Каждая уважающая себя литература имеет собственных ангелов-хранителей. Этаких добродушных добрых духов, официально не назначенных гуру с мудро-ласковым взглядом глубоких и в то же время ироничных глаз. И если не сонм ангелов, то во всяком случае хранители-одиночки встречаются постоянно. Вовсе не обязательно, чтобы это были уже умершие, но глубоко уважаемые мэтры. Как Даниил Киш для современных постюгославских писателей, как Джек Керуак для прозаиков американских, как Богумил Грабал для литераторов чешских, как Венедикт Ерофеев для всей русской словесности излома тысячелетий... Есть писатели-символы, самим своим существованием словно освещающие и освящающие, не побоюсь этого патетического слова, дорогу молодым. Например, в Польше подобную роль выполняет вечно молодой Чеслав Милош, осуществляющий передачу охранных сигналов посредством своих густых бровей-антенн. Именно по последнему параметру его можно сравнить с нашим Мыколой Рябчуком, который хотя и не может пока похвастаться настолько разветвленной системой бровей, но имеет все шансы догнать польского гения. Ну не покойного же Л.Брежнева ему догонять!
Да, именно Мыкола Рябчук, по моему мнению, является абсолютным авторитетом современной украинской литературы или же той ее части, которую с недавних пор начали называть актуальной. Впрочем, согласен, каждый меряет своей меркой и может предпочитать иные авторитеты. Лично для меня Мыкола Юрьевич — фигура символичная. И речь идет не о литературном влиянии или принадлежности к одной школе. Вовсе нет. Как на литератора на меня всегда влиял кто-то другой. Рябчук воздействует косвенно — он не «гений места», не творец шедевров или бестселлеров, не скандалист от литературы. Ведь разве можно назвать скандалом горькую правду об Олесе Гончаре, за которую Рябчука записали в украиноеды? Он просто показал мне, что в этой литературе можно найти свой собственный путь и, самое главное, всегда при случае можно из нее выйти, выпрыгнуть, как из поезда, вдруг начинающего везти не туда или вообще прекращающего везти. Это, видимо, единственный буддист украинской литературы, который, плюнув на соблазны литературной карьеры, вдруг нашел в себе силы сказать «стоп» и перешел в иное измерение бытия.

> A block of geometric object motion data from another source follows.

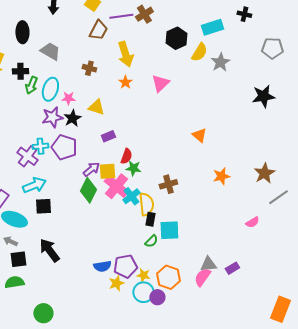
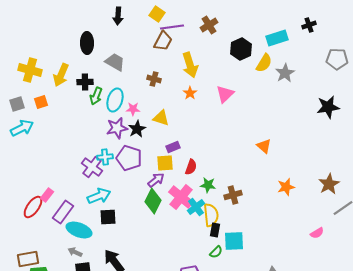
black cross: (244, 14) -> (309, 25), turned -32
purple line: (121, 16) -> (172, 27), moved
green star: (133, 168) -> (208, 185), moved
yellow square: (107, 171) -> (165, 163), moved

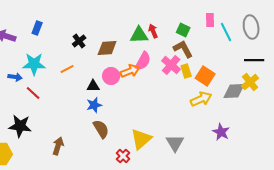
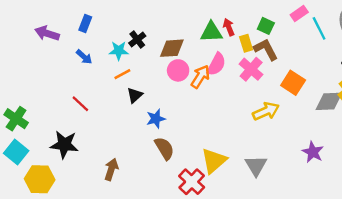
pink rectangle: (210, 20) -> (299, 14), turned 56
cyan star: (34, 64) -> (119, 51), moved, size x0.7
orange arrow: (130, 71) -> (200, 77), turned -36
yellow rectangle: (186, 71) -> (246, 43), moved
pink circle: (111, 76) -> (178, 70), moved
blue arrow: (15, 77) -> (84, 57), moved, turned 32
black triangle: (93, 86) -> (135, 95), moved, turned -40
yellow arrow: (201, 99) -> (266, 111), moved
red cross: (123, 156) -> (192, 182), size x1.5

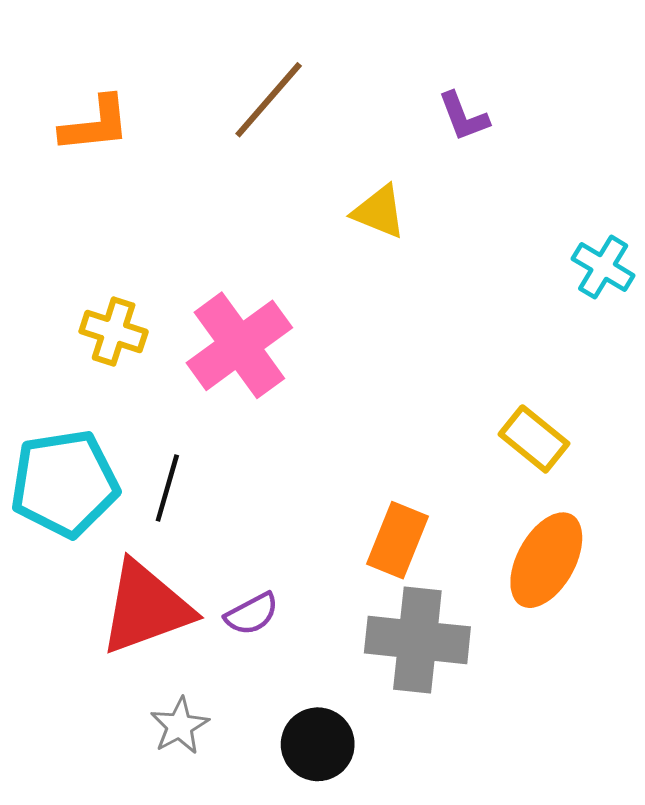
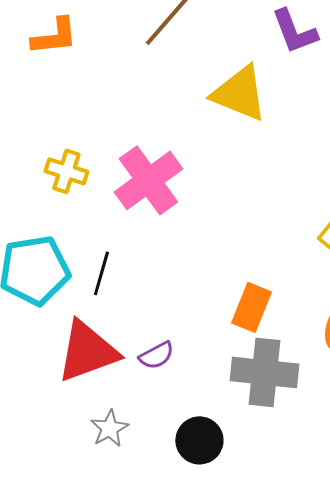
purple L-shape: (463, 117) -> (294, 31), size x1.4
yellow triangle: (379, 212) -> (239, 93), size x1.6

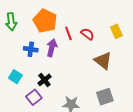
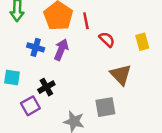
red line: (68, 33) -> (86, 21), moved
cyan square: (15, 77) -> (12, 78), turned -32
gray square: (105, 97) -> (105, 107), moved

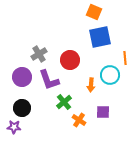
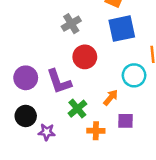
gray cross: (39, 54) -> (71, 24), moved
orange arrow: (91, 85) -> (111, 98), moved, turned -144
orange cross: (79, 120) -> (96, 131), turned -32
purple star: (14, 127) -> (47, 132), moved

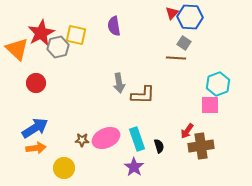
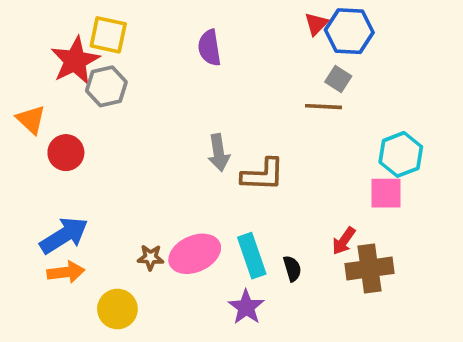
yellow square: (76, 35) -> (108, 35), moved
orange triangle: (17, 49) -> (31, 119), moved, size x0.7

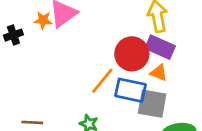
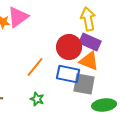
orange triangle: (159, 73) -> (89, 61), size x1.5
orange line: (102, 81) -> (35, 67), moved

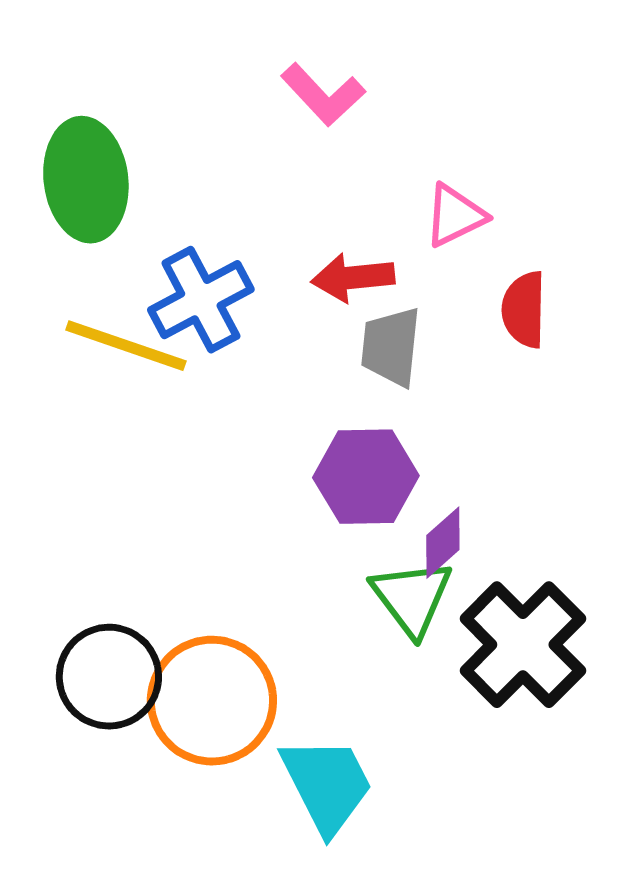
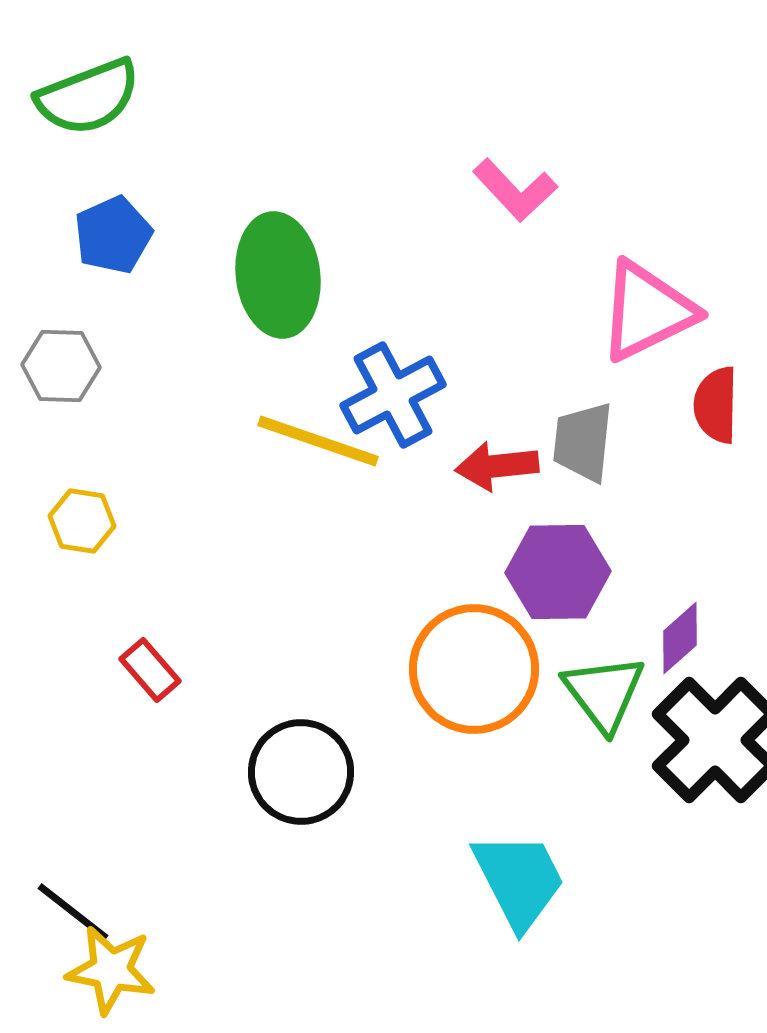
pink triangle: (455, 216) -> (647, 311), size x1.6
red arrow: (353, 278) -> (497, 466), moved
purple diamond: (443, 543) -> (680, 638), moved
orange circle: (212, 701) -> (474, 669), moved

Так сложилось, что в начале девяностых Рябчук перестал быть писателем и занялся другими вещами, связанными с политикой — его подпольной любовницей. Предшествовала этому интересная творческая жизненная полоса: издание «Скрині», исключение из львовской Политехники, необычная проза, львовская богемная среда конца семидесятых и начала восьмидесятых, такая же необычная, политически заангажированная поэзия, бодрые бубабисты лотреамоновского возраста... Я часто задавался вопросом: почему Рябчук прекратил писать прозу? Почему не раскрутил, не развил свой талант? Почему с головой забрался в эту проклятую политологию? «Знаете, Андрей, — ответил мне однажды вечно вежливый Мыкола Ю., — прозаиком может быть тот, кто способен адекватно реагировать на реальность, имея к ней код. Я же его потерял и поэтому не пишу...» Очень странные чувства вызывает его сборник рассказов «Деінде, тільки не тут», изданный осенью этого года львовской «Классикой». Наивный, серьезный, страстный, остроумный слог, портрет эпохи, портрет молодого писателя... Перечитывая стихи Рябчука из его единственного поэтического сборника «Зима у Львові», появляется ощущение какой-то неслучайности их рождения: да, его литература осталась в зимнем Львове. В Киеве возможна только политология — та часть украинской реальности, к которой Мыкола Ю. еще не потерял коды и которая дает ему возможность прокормить себя и своих детей.
Рябчука — деятеля культуры, — видимо, в наибольшей степени почитают в Польше. Свидетельством могут послужить многочисленные государственные награды, как, например, церковно-общественная капитула примирения, врученная ему недавно за «правдивое освещение непростой истории украинско-польских взаимоотношений». Рябчука-политолога больше всего любят в странах с развитой рыночной экономикой и грантовой системой. Это позволяет ему много путешествовать по миру, видеть другие жизни, делать свои глубокомысленные выводы и записывать свои впечатления в блокнот. Не знаю как кому, но мне иногда так хочется, чтобы случилось чудо, и этот невозмутимый буддист издал какую-то литературную бомбу и снова, на какой-то из своих станций, сел в литературный поезд. Помню, помню, contra spem spero... Но ведь надежда, черт побери, умирает последней!